Davutoğlu, “Bütün devlet ve hükümet başkanları söz alarak Türkiye’nin bu konudaki üyelik katılım süreci konusundaki tutumlarını açıkça beyan ettiler ve hemen hemen tümü Türkiye’nin AB ile bu kritik süreçte birlikte hareket etmesinin önemini vurguladılar. 11 yıl sonra böyle bir zirvenin tertip edilmiş olması bile kendisi katılım müzakerelerine büyük bir ivme katma anlamı taşır. Ayrıca 17. faslı 3,5-4 sene aradan sonra yeni fasıl açılarak bunun açık bir göstergesi ortaya konduğu gibi diğer fasıllarla ilgili de AB Komisyonu’nun bir deklarasyonu olacak. Dolayısıyla müzakerelerde bir ivme kazanılması söz konusu. Yine ekonomi, enerji ve siyasal alanda üst düzey diyalog mekanizmaları kuruyoruz.
Bu zirveleri de yılda 2 defa tekrar etmeye karar verdik. Bunun yanında da vize muafiyeti konusunda önümüzde de çok açık bir takvim var. Bu da Mart ayında ilk rapor, Haziran ayında da Türkiye’nin Geri Kabul Anlaşmasıyla birlikte uygulamaya başlamasıyla birlikte takriben Ekim ayında da vize muafiyetinin devreye girmesi.
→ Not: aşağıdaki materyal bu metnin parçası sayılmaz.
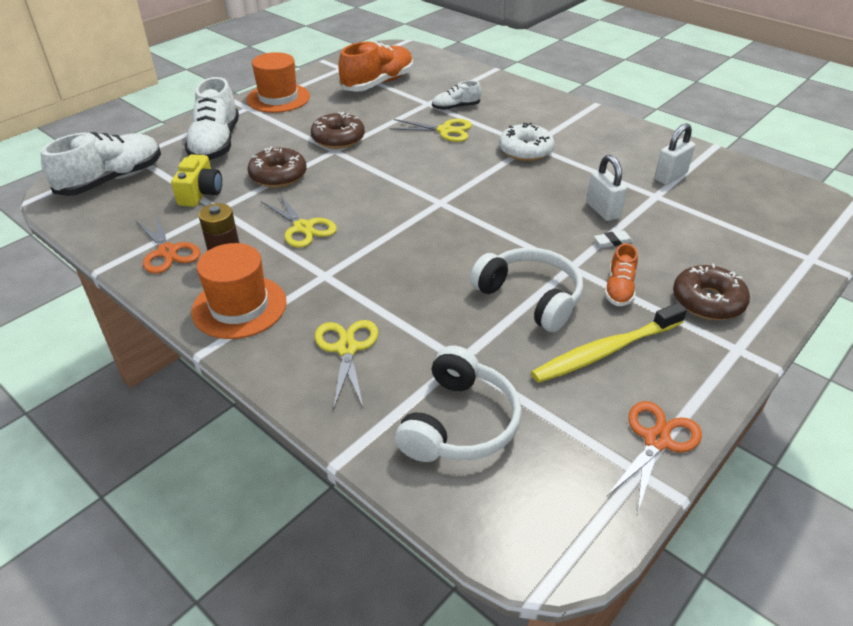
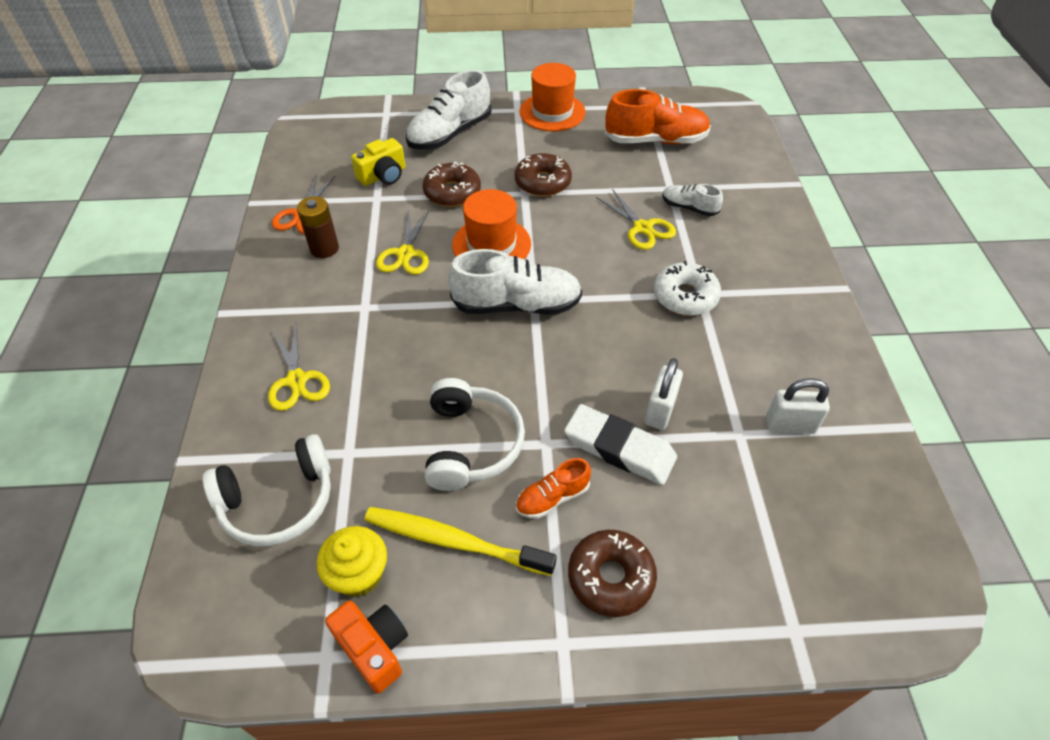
camera: 45 degrees right, 10 degrees up
(112, 180) = (347, 128): white shoe -> white shoe (516, 305)
(239, 307) = (284, 293): orange hat -> orange hat (491, 244)
(347, 349) = (297, 380): yellow scissors -> yellow scissors turned 120 degrees clockwise
(582, 414) = (359, 574): none -> yellow cupcake
(613, 241) = (619, 449): white eraser -> white eraser, size x2.38
(656, 440) = (374, 648): orange scissors -> orange camera

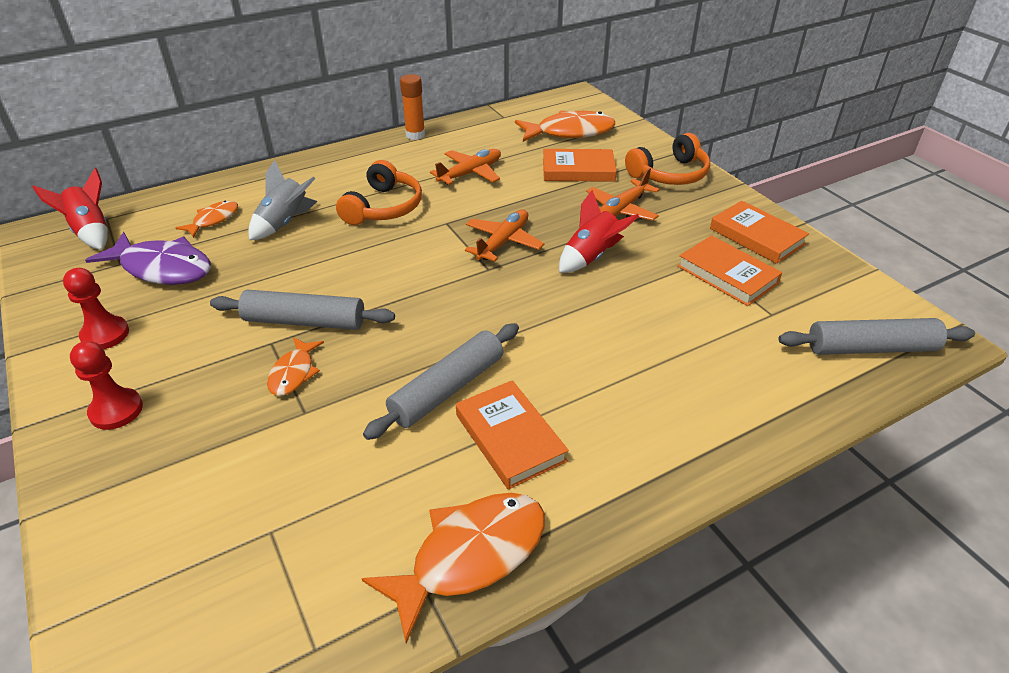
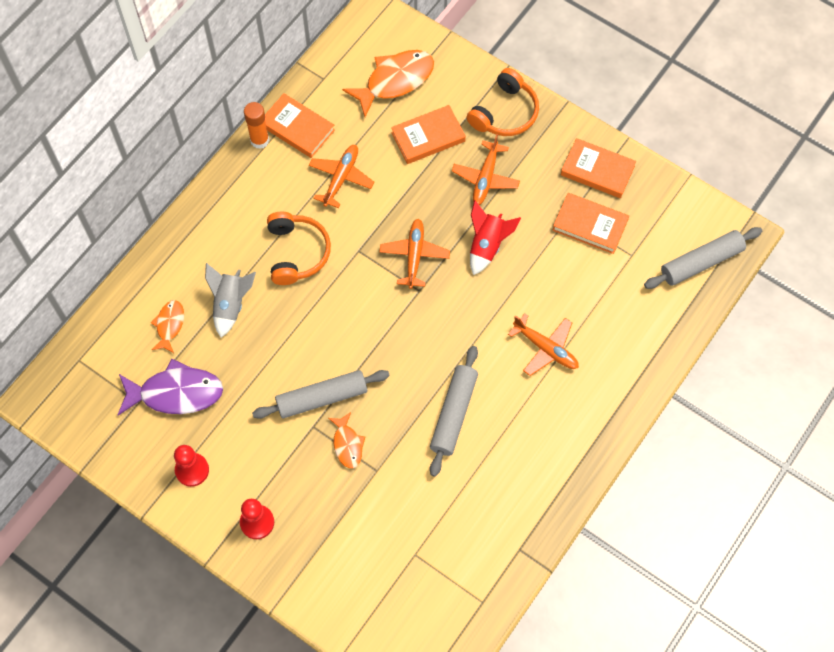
camera: 25 degrees left, 25 degrees up
(91, 232) = (82, 380): red rocket -> none
(470, 556) = (529, 519): orange fish -> none
(510, 438) = (511, 434): orange book -> orange book (297, 128)
(611, 365) = (545, 348): none -> orange plane

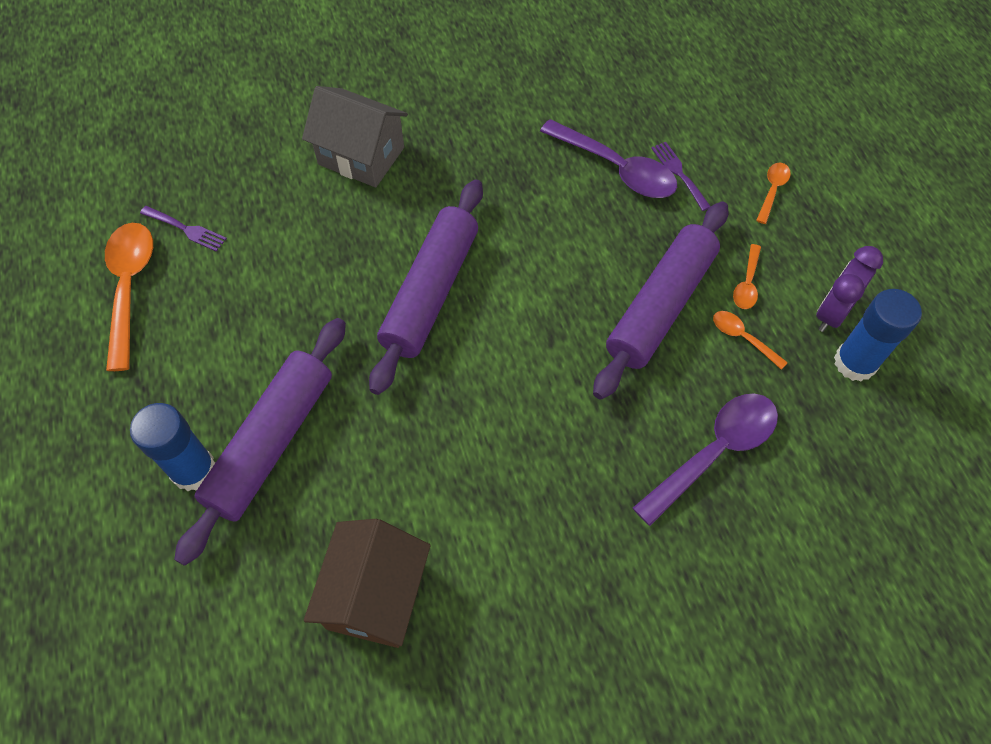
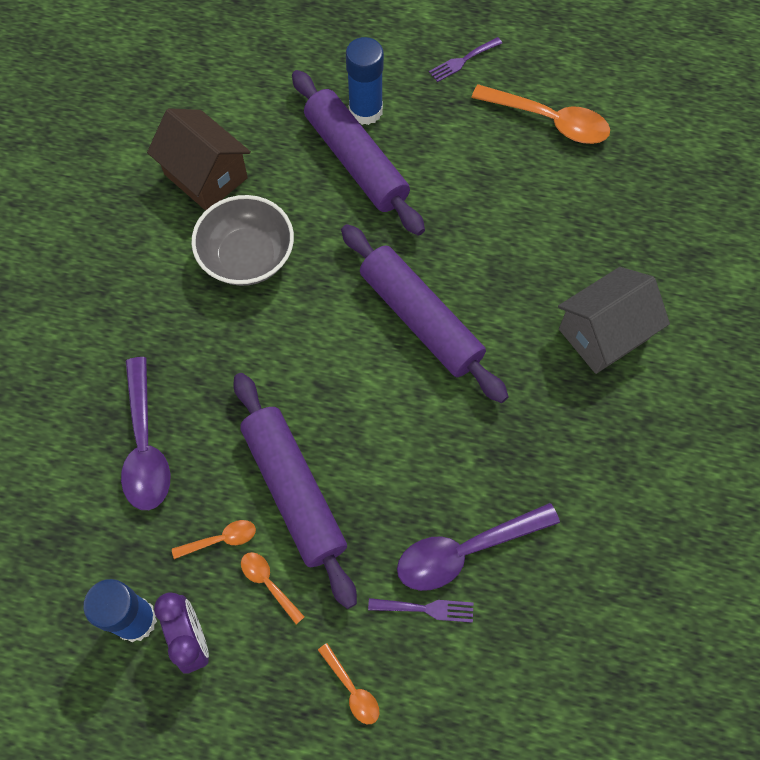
camera: 120 degrees right, 5 degrees up
(186, 229) = (589, 174): purple fork -> purple fork (462, 61)
(454, 484) = (247, 257): none -> grey bowl

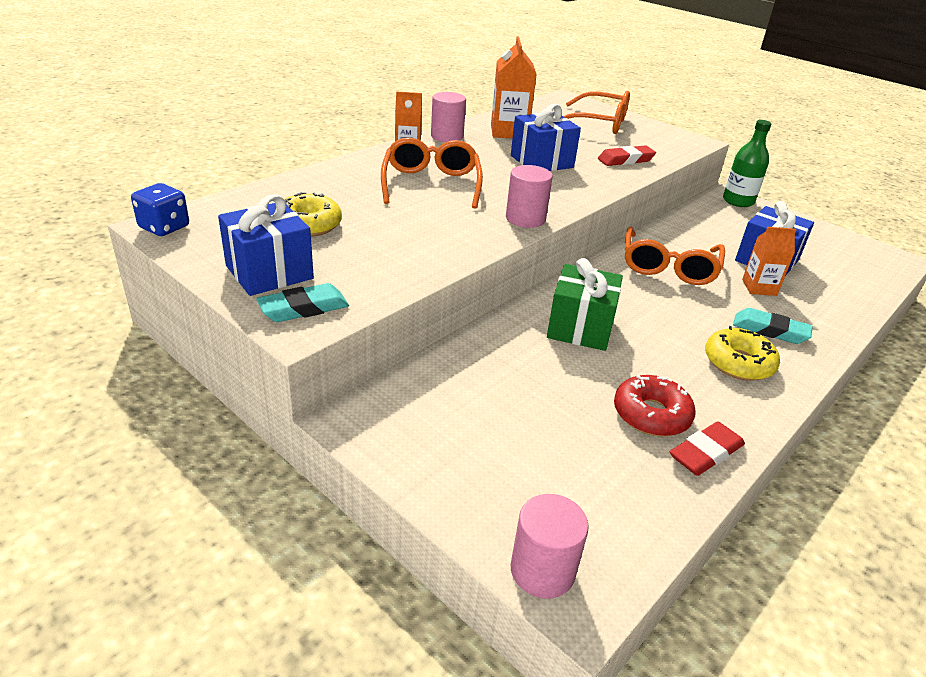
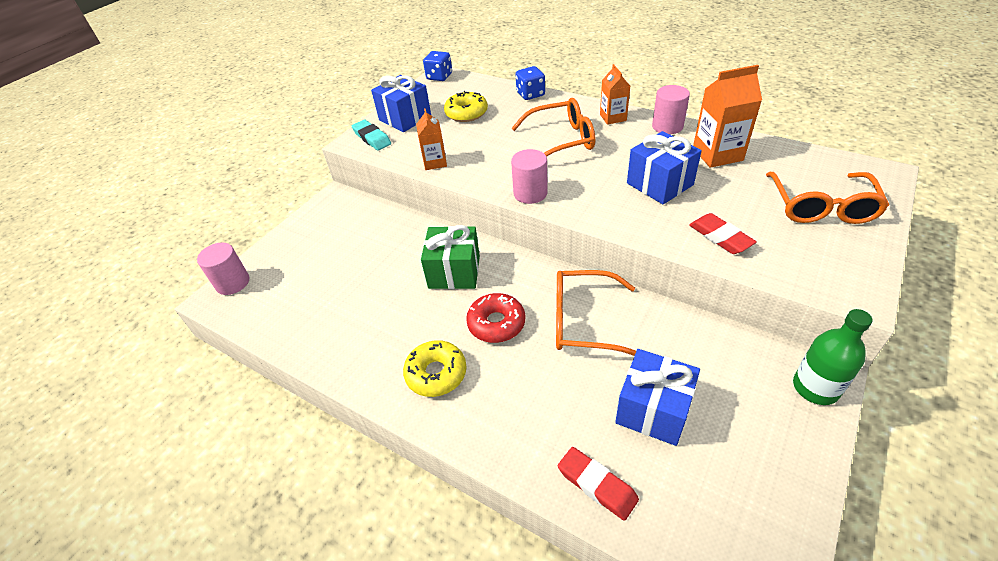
camera: 85 degrees right, 10 degrees up
(305, 179) = (530, 94): none -> blue dice
(651, 414) = (359, 319): red donut -> red donut (496, 323)
(705, 453) = (322, 350): red eraser -> red eraser (597, 485)
(759, 287) = (581, 398): orange carton -> orange carton (435, 162)
(770, 330) = (498, 402): turquoise eraser -> none

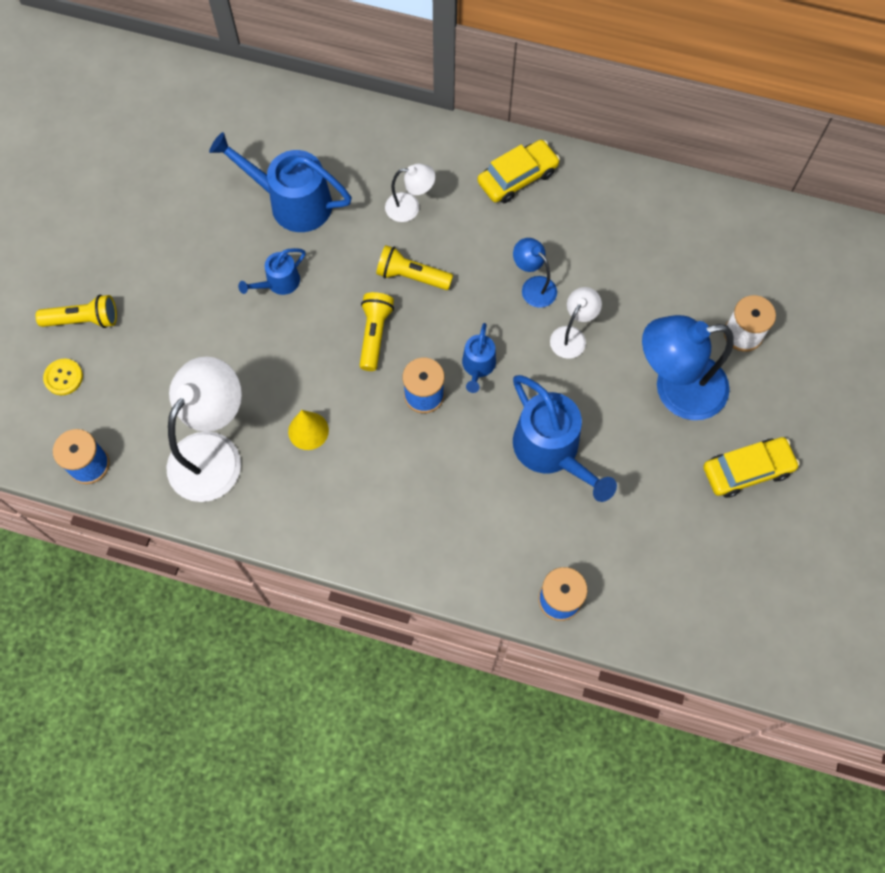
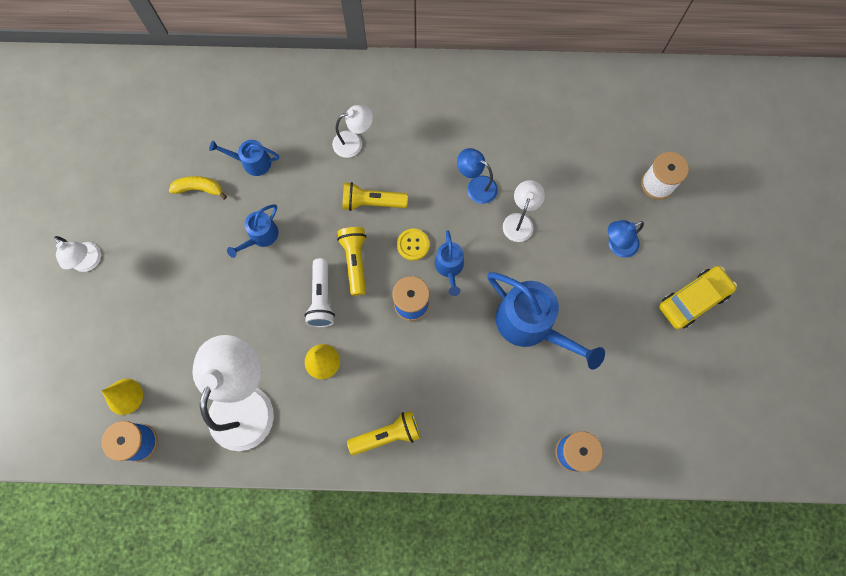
camera: 15 degrees left, 5 degrees up
(63, 377) = (95, 369): yellow button -> yellow button (413, 245)
(83, 320) = (98, 312): yellow flashlight -> yellow flashlight (387, 435)
(87, 413) = (125, 396): none -> yellow cone
(88, 265) = (89, 262): none -> white lamp
(227, 217) = (199, 189): none -> yellow banana
(292, 202) = (252, 162): blue watering can -> blue watering can, size x0.53
(327, 364) = (321, 298): none -> white flashlight
(517, 177) = (436, 95): yellow car -> none
(676, 389) = (617, 245): blue lamp -> blue lamp, size x0.51

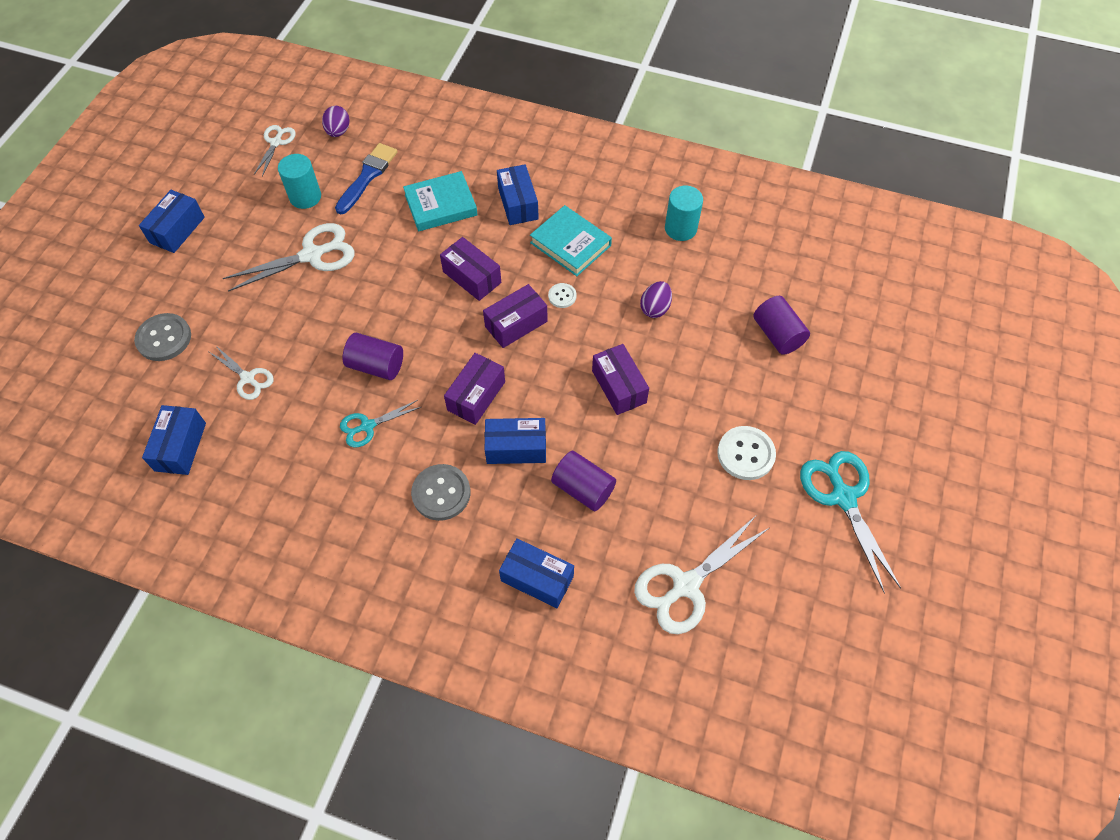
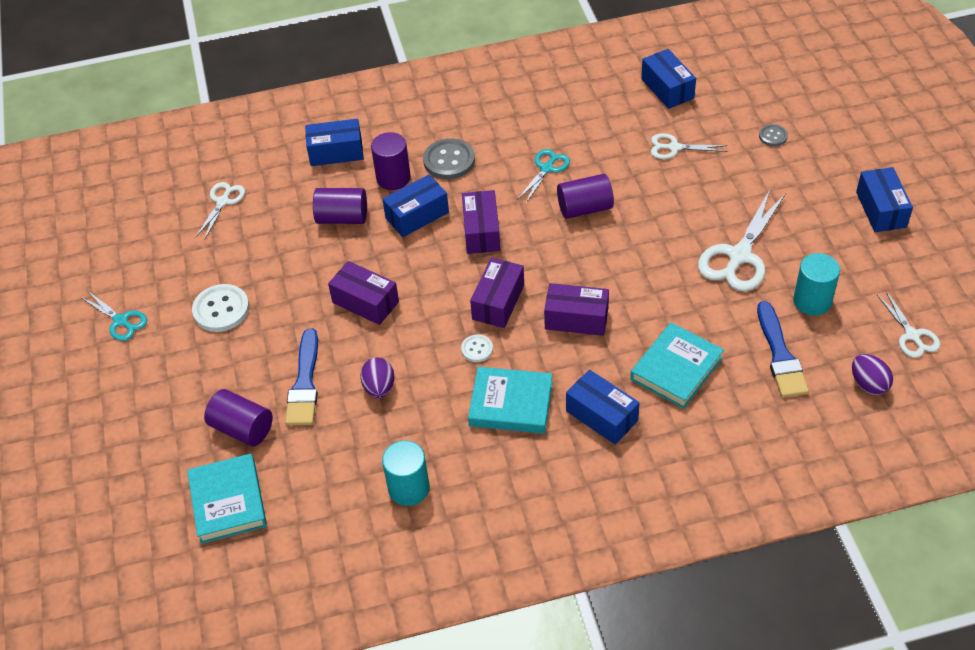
camera: 150 degrees right, 10 degrees down
(164, 338) = (773, 136): grey button -> grey button, size x0.55
(506, 506) = (393, 178): none -> purple cylinder
(685, 585) = (223, 202): white scissors -> white scissors, size x0.57
(710, 343) = (305, 383): none -> blue brush
(813, 286) = (228, 502): none -> turquoise book
(843, 497) = (121, 321): turquoise scissors -> turquoise scissors, size x0.57

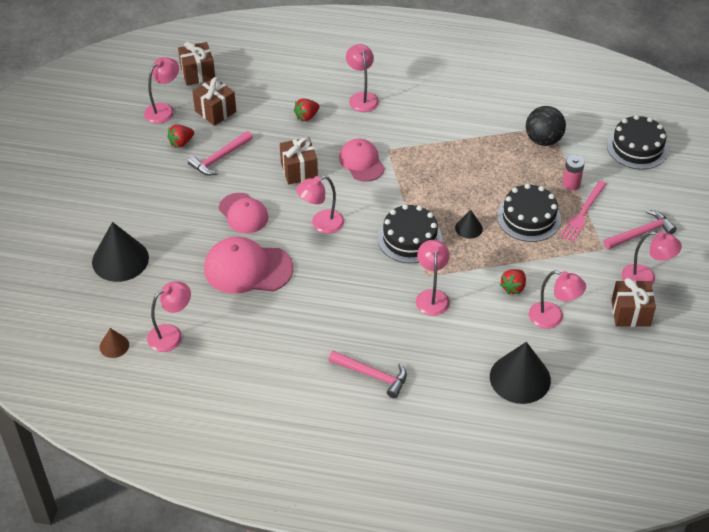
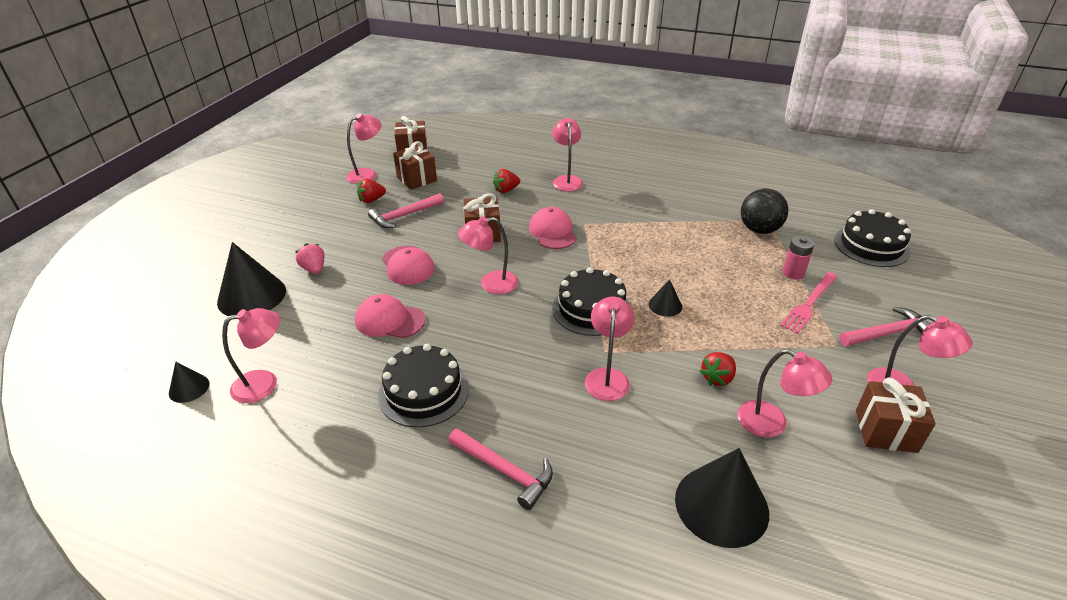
camera: 10 degrees right, 10 degrees down
(114, 346) = (189, 388): brown cone -> black cone
(162, 227) = (314, 269): none -> pink strawberry
(247, 269) = (389, 320): pink cap -> pink cap, size x0.66
(529, 217) = (740, 302): black cake -> black cake (423, 392)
Bunun için bizim yapacaklarımız da var, AB’nin de yapacakları var. Ümit ederim 2016 yılı Türkiye-AB ilişkilerinde bir dönüm noktası olacaktır. Bizim hükümetimiz açısından da, tüm hükümet programımızda açıkladığımız gibi, AB ana gündem maddelerimizden biridir.
Bir stratejik hedef olarak AB tam üyeliği 2016 yılında büyük bir ivme kazanacaktır. Bu zirve bunun işaretini vermiştir. Son derece pozitif görüşmeler oldu. Herhangi bir ihtilaf söz konusu değil bu anlamda. Ben 2016 yılının Türkiye-AB ilişkilerinde bir dönüm noktası olacağına dair inancımı Brüksel’den ayrılırken daha da pekiştirmiş olarak muhafaza ediyorum” dedi.